Luck of the Irish

The shamrocks, green beer and leprechaun hats come out in force on St. Patrick’s Day 17 March. I am not a big St Patrick’s day reveller but I do have a big interest in the origin of words, events and traditions, so I was quietly looking forward to finding out more about St Patrick’s Day. I read and read until I came across an article by Morgan Windsor in the International Business Times. I liked her style and the fun facts that I discovered are largely based on her work.

Now I know that St. Patrick wasn’t even named Patrick. How does that work? His birth name was Maewyn Succat and he changed his name to Patricius after becoming a priest. And it gets worse…St. Patrick wasn’t even Irish. He may be the Apostle of Ireland, but shock horror, St. Patrick was  born in Britain around A.D. 385 to Roman parents. He went to Ireland 16 years later and apparently not by choice.

St. Patrick was a slave who at age 16, was kidnapped and sold into slavery in Ireland, where he tended sheep for 10 years. He then fled to England at age 22 taking refuge in a monastery in Gaul for 12 years, where he studied for the priesthood and was ordained a bishop. St. Patrick later took his teachings back to Ireland, where, for 30 years, he strove to convert the country to Christianity.

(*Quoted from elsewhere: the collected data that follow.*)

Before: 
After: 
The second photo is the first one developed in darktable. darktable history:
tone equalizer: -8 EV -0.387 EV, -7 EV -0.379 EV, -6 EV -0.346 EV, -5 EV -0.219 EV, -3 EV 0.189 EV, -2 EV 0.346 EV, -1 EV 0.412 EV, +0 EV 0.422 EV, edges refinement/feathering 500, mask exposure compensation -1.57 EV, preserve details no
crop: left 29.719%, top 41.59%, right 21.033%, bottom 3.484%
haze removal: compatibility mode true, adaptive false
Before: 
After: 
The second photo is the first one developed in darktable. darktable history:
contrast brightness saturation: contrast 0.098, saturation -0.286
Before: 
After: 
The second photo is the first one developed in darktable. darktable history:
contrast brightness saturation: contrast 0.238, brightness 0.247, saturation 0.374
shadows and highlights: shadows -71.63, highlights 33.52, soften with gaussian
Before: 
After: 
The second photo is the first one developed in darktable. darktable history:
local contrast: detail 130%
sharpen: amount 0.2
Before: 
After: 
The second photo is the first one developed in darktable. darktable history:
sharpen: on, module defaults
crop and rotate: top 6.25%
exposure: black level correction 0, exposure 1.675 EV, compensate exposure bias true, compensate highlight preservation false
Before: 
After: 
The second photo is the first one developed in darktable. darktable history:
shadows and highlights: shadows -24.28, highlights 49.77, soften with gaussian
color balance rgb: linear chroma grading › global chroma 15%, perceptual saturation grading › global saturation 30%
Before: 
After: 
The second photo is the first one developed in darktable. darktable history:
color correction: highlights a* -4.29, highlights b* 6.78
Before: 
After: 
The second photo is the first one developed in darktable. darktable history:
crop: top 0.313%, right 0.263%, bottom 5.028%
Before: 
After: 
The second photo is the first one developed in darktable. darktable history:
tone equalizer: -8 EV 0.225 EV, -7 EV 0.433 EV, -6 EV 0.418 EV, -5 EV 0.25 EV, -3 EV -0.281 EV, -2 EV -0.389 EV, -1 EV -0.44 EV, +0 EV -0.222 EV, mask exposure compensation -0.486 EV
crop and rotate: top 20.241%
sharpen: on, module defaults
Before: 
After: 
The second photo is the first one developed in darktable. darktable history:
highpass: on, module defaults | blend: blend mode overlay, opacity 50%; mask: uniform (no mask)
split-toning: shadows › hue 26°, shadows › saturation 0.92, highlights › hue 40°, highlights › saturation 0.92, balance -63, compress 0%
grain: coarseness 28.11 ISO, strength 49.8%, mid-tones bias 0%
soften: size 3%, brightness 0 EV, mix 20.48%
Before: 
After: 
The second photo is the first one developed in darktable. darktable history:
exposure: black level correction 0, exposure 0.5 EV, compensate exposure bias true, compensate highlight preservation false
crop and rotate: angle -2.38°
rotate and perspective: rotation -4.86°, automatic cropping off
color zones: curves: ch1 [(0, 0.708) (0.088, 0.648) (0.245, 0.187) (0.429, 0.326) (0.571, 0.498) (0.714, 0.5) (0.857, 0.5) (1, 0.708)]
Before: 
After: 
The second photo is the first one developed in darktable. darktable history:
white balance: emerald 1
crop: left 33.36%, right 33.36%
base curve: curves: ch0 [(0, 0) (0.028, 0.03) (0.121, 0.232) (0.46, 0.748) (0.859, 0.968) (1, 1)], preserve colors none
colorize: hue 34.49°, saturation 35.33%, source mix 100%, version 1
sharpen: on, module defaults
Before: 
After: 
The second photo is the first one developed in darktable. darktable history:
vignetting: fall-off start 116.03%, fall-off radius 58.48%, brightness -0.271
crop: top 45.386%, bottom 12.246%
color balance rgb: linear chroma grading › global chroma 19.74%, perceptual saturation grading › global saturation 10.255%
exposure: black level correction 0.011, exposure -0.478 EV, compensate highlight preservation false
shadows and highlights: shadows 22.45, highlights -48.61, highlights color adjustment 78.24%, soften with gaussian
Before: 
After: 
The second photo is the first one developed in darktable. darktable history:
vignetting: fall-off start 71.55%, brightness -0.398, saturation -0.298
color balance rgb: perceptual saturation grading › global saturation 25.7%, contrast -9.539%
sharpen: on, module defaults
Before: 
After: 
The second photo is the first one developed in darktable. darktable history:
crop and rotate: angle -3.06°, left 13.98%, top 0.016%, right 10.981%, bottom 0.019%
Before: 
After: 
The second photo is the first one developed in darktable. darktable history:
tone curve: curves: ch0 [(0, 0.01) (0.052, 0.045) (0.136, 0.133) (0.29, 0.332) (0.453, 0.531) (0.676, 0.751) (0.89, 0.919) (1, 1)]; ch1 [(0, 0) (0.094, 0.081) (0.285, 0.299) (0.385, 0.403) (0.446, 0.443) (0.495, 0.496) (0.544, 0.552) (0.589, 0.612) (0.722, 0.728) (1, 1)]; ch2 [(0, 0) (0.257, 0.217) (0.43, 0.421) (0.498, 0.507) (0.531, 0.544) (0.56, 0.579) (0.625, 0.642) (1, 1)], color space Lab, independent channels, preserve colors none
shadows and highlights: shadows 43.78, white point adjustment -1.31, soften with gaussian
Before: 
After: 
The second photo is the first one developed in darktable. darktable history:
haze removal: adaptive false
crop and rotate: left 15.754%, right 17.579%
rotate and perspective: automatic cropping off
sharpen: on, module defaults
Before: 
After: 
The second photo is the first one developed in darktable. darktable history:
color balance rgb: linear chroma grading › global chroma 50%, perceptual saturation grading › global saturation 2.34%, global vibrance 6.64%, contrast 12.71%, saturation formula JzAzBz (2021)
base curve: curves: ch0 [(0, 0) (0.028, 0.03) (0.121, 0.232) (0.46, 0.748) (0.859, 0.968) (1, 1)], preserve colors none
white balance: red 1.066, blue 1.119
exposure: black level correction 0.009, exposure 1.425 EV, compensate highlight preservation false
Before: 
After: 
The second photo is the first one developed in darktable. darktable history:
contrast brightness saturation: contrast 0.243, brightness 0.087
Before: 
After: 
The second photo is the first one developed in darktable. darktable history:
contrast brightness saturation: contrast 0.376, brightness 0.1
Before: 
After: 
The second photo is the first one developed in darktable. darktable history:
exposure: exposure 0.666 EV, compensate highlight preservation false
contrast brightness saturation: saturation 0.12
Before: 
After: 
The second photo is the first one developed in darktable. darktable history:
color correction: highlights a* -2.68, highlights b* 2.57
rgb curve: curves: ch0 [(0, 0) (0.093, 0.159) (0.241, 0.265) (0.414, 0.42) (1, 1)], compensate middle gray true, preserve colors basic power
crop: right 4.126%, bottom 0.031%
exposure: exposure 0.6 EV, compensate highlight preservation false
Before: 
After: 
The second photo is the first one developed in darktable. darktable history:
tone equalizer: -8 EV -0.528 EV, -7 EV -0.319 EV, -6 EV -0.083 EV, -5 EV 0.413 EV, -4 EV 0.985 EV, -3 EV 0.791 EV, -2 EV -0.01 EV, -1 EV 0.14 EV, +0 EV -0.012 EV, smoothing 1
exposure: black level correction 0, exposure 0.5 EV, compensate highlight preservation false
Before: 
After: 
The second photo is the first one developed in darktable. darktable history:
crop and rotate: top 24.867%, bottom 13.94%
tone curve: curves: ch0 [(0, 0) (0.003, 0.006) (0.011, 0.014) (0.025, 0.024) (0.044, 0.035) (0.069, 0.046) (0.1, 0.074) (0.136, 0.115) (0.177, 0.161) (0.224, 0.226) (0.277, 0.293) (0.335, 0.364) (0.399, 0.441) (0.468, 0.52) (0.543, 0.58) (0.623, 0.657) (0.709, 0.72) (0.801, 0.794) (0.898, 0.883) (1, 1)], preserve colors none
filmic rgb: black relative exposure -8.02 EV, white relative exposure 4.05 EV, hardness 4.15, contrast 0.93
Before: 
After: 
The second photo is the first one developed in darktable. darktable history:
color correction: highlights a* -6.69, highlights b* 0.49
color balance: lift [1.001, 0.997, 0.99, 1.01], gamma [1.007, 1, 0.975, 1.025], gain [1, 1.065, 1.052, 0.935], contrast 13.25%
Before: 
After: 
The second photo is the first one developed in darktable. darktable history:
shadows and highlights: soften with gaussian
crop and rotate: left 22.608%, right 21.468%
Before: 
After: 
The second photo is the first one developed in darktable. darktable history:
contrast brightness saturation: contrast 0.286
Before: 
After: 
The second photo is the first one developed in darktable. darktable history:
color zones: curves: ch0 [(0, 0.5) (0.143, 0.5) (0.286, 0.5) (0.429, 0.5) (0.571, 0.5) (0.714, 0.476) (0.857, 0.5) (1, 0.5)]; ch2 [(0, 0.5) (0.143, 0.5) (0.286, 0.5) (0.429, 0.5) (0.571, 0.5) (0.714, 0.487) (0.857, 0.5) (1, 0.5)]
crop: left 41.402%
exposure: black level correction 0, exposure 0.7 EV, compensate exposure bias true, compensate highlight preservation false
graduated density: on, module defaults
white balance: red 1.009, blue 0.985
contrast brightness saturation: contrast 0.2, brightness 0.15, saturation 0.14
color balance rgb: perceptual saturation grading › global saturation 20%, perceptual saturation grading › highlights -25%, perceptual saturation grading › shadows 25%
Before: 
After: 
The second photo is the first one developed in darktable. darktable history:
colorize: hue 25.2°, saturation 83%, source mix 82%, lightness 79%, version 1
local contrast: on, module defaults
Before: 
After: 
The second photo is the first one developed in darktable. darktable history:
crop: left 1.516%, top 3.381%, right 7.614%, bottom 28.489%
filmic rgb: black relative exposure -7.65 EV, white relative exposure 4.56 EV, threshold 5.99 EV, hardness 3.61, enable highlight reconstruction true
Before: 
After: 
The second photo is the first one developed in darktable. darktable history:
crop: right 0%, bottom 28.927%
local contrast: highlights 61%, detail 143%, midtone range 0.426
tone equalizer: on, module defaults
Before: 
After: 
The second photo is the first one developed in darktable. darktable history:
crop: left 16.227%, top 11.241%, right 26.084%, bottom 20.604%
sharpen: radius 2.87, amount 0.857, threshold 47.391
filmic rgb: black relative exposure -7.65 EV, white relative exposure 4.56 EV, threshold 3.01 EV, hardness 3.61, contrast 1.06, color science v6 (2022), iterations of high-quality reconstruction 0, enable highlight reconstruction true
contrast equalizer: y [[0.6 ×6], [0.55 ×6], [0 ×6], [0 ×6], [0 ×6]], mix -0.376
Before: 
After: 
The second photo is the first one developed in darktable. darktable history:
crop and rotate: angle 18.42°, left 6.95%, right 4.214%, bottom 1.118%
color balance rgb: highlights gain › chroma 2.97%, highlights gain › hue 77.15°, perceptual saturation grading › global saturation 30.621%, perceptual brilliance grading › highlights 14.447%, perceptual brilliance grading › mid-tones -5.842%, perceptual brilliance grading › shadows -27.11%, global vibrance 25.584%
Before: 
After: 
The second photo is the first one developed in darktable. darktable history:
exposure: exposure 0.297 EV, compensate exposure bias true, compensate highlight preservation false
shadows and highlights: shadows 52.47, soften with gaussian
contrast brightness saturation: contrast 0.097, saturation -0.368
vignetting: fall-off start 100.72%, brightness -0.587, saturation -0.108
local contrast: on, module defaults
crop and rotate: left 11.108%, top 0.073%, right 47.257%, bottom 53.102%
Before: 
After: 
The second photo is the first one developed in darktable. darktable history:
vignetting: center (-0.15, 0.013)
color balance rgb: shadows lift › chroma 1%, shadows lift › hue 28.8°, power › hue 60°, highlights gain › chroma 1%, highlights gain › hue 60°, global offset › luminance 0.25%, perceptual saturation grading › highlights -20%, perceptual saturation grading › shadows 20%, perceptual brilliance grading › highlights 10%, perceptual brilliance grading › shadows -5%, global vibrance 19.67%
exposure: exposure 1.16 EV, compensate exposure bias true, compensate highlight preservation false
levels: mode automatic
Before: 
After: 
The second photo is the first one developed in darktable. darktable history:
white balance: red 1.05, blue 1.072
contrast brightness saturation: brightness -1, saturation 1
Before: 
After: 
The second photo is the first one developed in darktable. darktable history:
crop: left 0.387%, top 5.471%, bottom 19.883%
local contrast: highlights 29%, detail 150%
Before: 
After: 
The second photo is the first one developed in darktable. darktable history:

And here comes the biggest shock.  St. Patrick’s colour is not even green. Blue was the colour originally associated with St. Patrick and artwork often depict him wearing blue . Blue was used to represent Ireland on flags, coats of arms and sports jerseys. That changed in the 17th century. Green is one of the colours in Ireland’s tricolour flag and Ireland was dubbed the Emerald Isle for its lush green landscape.

The first St. Patrick’s Day parade took place in New York City in 1762Irish soldiers serving in the English military marched through the city. Parades celebrating the Irish holiday weren’t common until the mid-19th century. Beer was originally banned on St. Patrick’s Day. You read that correctly. Between 1903 and 1970 St. Patrick’s Day was a religious holiday for the entire country, which meant pubs were closed. Today, an estimated  13 million pints of Guinness is consumed.

March 17 is the day of St. Patrick’s death.The Catholic Church designates the day a saint dies as a holy day  because that is when he enters heaven. St. Patrick used the three-leafed shamrock to illustrate that the Father, the Son and the Holy Spirit could be separate entities yet one and the same.

Today, the shamrock is often viewed as a symbol of good luck. And good luck is what you will need to find a four-leaf clover given the odds of finding one are put at 1 in 10,000.

My wrap is shamrock and beer free but unapologetically green. Lots of different green pattern combinations on gifts for St Patrick’s Day revellers. The contrasting pattern belly band gives an extra oomph to be sure.